Adams County Board of Supervisors Attorney Scott Slover said the board that oversaw the adoption process was not required to notify individual property owners about the adoption, but was required to give public notice, a process that was followed.

Though the Seyfarths have petitioned for a portion of the road to be abandoned by the county, other landowners on the road have objected to the abandonment request, tying the county board’s hands, Slover said.

John Seyfarth said only one landowner has property behind the Seyfarth property, and he has a written right-of-way through the Seyfarth land even without public road access.

John Seyfarth said the county should have never started maintaining the road, which it did before its official adoption into the road system at the request of residents at one end.

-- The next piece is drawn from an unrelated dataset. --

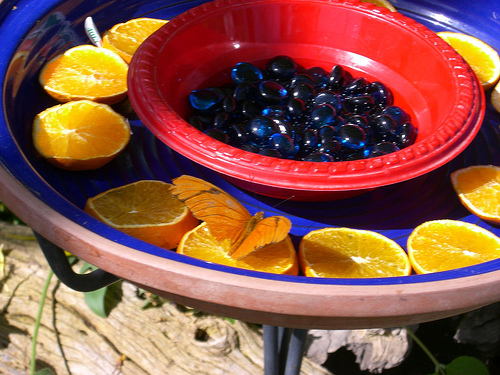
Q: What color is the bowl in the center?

Though that may have been the case, Slover said, the current board had nothing to do with it.

John Seyfarth said he would consider contacting the state attorney general’s office about the matter, which Slover said he was welcome to do if he thought it would bring resolution to the issue.

In other news:

• The supervisors adopted a resolution proclaiming Monday as Natchez High School Lady Bulldogs Day in honor of the NHS women team’s 54-51 win over South Jones High School for the 5A basketball state championship.

• The supervisors voted to allow South Mississippi Electric Power Association — a broader network of which Southwest Mississippi Electric Power Association is a part — to construct a communications tower near Martin Luther King Jr. Road.

• The board heard from Michael Walker with AT&T, who was seeking approval from the board to allow AT&T to offer a video service similar to cable television in Adams County.

The service will be available wherever AT&T offers land line service, Walker said. The board deferred further action until it had a chance to review its contract with CableOne to make the AT&T agreement did not conflict with it.